Bei dem klassischen Ruhetremor – dem plötzlich einseitig auftretenden Zittern etwa bei Nervosität – denkt jeder an Parkinson. Bei anderen Frühsymptomen ist das nicht so: Etwa ziehende, einem Muskelkater ähnliche Schmerzen in einem Oberarm oder um die Schulter, die häufig zuerst auf Abnützungserscheinungen zurückgeführt werden. In Wirklichkeit ist die Ursache aber eine beginnende Muskelsteifigkeit. Bei vielen Kranken treten vor den klassischen Bewegungsstörungen auch ganz andere Symptome auf: Freudlosigkeit, Antriebsverlust, Verstopfung, Riechstörungen, Störungen der Traumschlafphase: Dabei lebt man die geträumten Bewegungen tatsächlich aus, was zu Verletzungen des Betroffenen und des Partners führen kann. Man muss aber auch sagen: Jemand mit Verstopfung hat zwar ein vierfach erhöhtes Parkinsonrisiko, trotzdem wird die Mehrzahl der Menschen mit chronischer Verstopfung nie an Parkinson erkranken.

Ist es sinnvoll, zum Neurologen zu gehen, wenn man solche Veränderungen bemerkt?

Auf jeden Fall, und sei es nur, um sich damit zu beruhigen. Veränderungen der Geruchswahrnehmung sollte man ebenso abklären lassen wie eine neu auftretende Apathie oder Interesselosigkeit.
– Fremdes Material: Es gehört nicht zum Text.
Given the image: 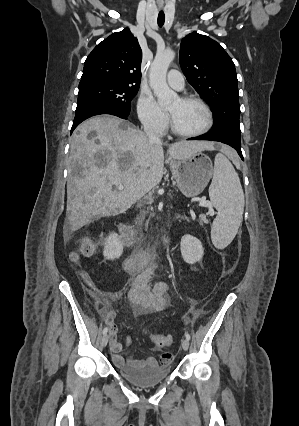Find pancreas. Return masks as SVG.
<instances>
[{
    "mask_svg": "<svg viewBox=\"0 0 299 426\" xmlns=\"http://www.w3.org/2000/svg\"><path fill=\"white\" fill-rule=\"evenodd\" d=\"M201 221H202V222H206V220H205L204 218H201ZM139 223H140V224L142 223V220H141V219H139Z\"/></svg>",
    "mask_w": 299,
    "mask_h": 426,
    "instance_id": "1",
    "label": "pancreas"
}]
</instances>
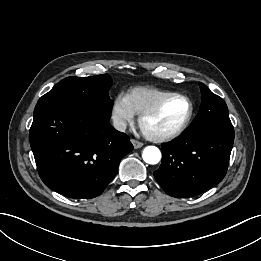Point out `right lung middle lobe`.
I'll return each mask as SVG.
<instances>
[{
  "label": "right lung middle lobe",
  "instance_id": "right-lung-middle-lobe-1",
  "mask_svg": "<svg viewBox=\"0 0 261 261\" xmlns=\"http://www.w3.org/2000/svg\"><path fill=\"white\" fill-rule=\"evenodd\" d=\"M112 79L107 74L92 77H67L58 82L37 104L88 109L111 117L113 101L109 97Z\"/></svg>",
  "mask_w": 261,
  "mask_h": 261
}]
</instances>
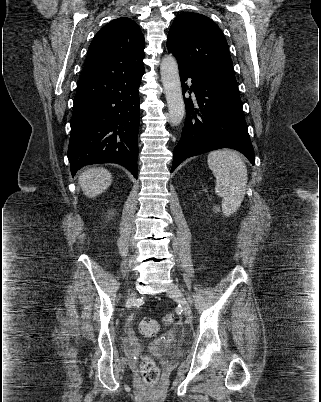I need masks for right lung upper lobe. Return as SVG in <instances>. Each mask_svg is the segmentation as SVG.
<instances>
[{
  "label": "right lung upper lobe",
  "mask_w": 321,
  "mask_h": 402,
  "mask_svg": "<svg viewBox=\"0 0 321 402\" xmlns=\"http://www.w3.org/2000/svg\"><path fill=\"white\" fill-rule=\"evenodd\" d=\"M144 36L136 22L122 17L104 26L89 46L81 79L144 70Z\"/></svg>",
  "instance_id": "1"
}]
</instances>
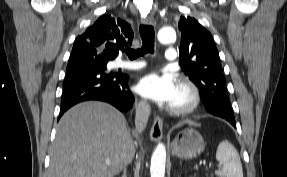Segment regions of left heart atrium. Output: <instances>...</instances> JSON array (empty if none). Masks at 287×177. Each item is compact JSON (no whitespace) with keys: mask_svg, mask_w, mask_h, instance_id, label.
<instances>
[{"mask_svg":"<svg viewBox=\"0 0 287 177\" xmlns=\"http://www.w3.org/2000/svg\"><path fill=\"white\" fill-rule=\"evenodd\" d=\"M177 89L178 84L173 75L158 72L143 76L136 86L142 97L158 103H170Z\"/></svg>","mask_w":287,"mask_h":177,"instance_id":"1","label":"left heart atrium"}]
</instances>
Denn je früher man Parkinson behandelt, umso größer sind die Erfolge.

Gibt es bei Parkinson eine Möglichkeit zur Vorsorge?

Je körperlich aktiver man ist und je mehr Bewegung man macht, umso geringer ist das Parkinsonrisiko. Auch täglich eine Tasse Kaffee hat einen Schutzeffekt.
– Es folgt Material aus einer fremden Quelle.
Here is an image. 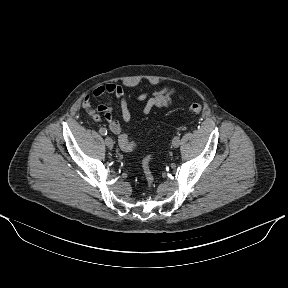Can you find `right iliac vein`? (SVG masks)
Returning a JSON list of instances; mask_svg holds the SVG:
<instances>
[{
    "instance_id": "obj_1",
    "label": "right iliac vein",
    "mask_w": 288,
    "mask_h": 288,
    "mask_svg": "<svg viewBox=\"0 0 288 288\" xmlns=\"http://www.w3.org/2000/svg\"><path fill=\"white\" fill-rule=\"evenodd\" d=\"M105 144L107 147L112 148L114 145V142H113L112 138L107 136V137H105Z\"/></svg>"
}]
</instances>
Eine Diagnose von Parkinson mittels bildgebenden Untersuchungen des Gehirns ist aufwendig. „Nuklearmedizinische Verfahren können aufzeigen, ob die Dopamin-Freisetzung bereits zurückgeht“, erklärt Neurologe Univ.-Prof. Werner Poewe. „Aber diese setzt man nur bei ganz konkretem Verdacht ein.“ Für Personen, die z. B. aufgrund von Erkrankungen in der Familie ein erhöhtes Risiko haben, wären einfachere Verfahren zur Früherkennung interessant. Weltweit wird nach Biomarkern gesucht – etwa im Blut –, mit deren Hilfe vorhergesagt werden kann, wie hoch das Risiko tatsächlich ist. „Das ist aber nur dann sinnvoll, wenn wir auch eine Therapie anbieten können, die dieses Risiko senkt – so weit sind wir noch nicht.“

An der MedUni Innsbruck wird derzeit die Aussagekraft einer Ultraschalluntersuchung des Gehirns überprüft. Bei 90 Prozent aller Parkinsonpatienten gibt es in einem bestimmten Hirnareal ein verstärktes Ultraschallsignal. Gesunde, bei denen sich ebenfalls dieses Signal zeigte, hatte über einen Zeitraum von fünf Jahren ein 19-fach erhöhtes Parkinsonrisiko.

Fachärzte

In Österreich gibt es derzeit 516 Fachärzte für Neurologie, 432 Fachärzte für Neurologie & Psychiatrie sowie 615 Fachärzte für Psychiatrie und Neurologie (bei diesen ist Psychiatrie das Hauptfach, seit ca. zehn Jahren gibt es aber keine neuen Fachärzte mit Doppelfach).

Gesellschaft

Die „Österreichische Gesellschaft für Neurologie“ (ÖGN) ist die Dachorganisation der heimischen Neurologen. Auf ihrer Homepage www.oegn.at gibt es für Patienten zahlreiche fundierte Informationen über verschiedene neurologischer Erkrankungen – von Demenz und Epilepsie über Migräne, Multiple Sklerose bis zu Parkinson und Schlaganfall. Gleichzeitig werden auch mögliche Ursachen verschiedener Symptome ausführlich erklärt – etwa Bewegungsstörungen, Gangunsicherheit, Gefühlsstörungen, Lähmung, Kopfschmerzen, Muskelschmerzen oder Schwindel und Stürze.